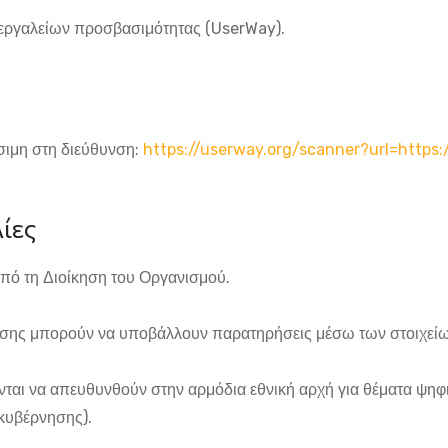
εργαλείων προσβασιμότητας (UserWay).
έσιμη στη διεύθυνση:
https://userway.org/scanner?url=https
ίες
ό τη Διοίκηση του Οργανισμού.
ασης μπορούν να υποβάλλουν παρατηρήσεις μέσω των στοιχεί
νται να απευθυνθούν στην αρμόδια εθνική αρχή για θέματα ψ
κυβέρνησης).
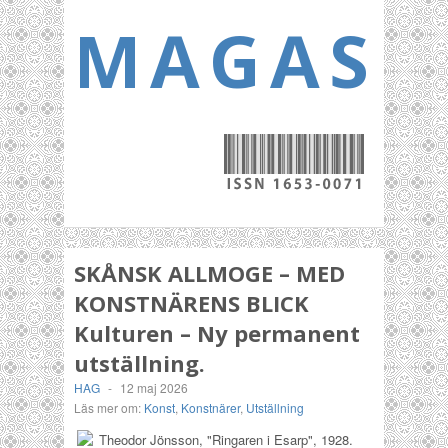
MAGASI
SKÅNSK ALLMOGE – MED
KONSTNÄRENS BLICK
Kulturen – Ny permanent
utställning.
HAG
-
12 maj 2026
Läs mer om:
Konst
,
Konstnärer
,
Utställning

WHAT TO PRODUCE: Your copy must begin at the line containing "κυβέρνησης)." and end at the last line of the material above. Reproduce each line exactly, but not the pictures.

ANSWER AREA:
κυβέρνησης).
MAGASI
SKÅNSK ALLMOGE – MED
KONSTNÄRENS BLICK
Kulturen – Ny permanent
utställning.
HAG
-
12 maj 2026
Läs mer om:
Konst
,
Konstnärer
,
Utställning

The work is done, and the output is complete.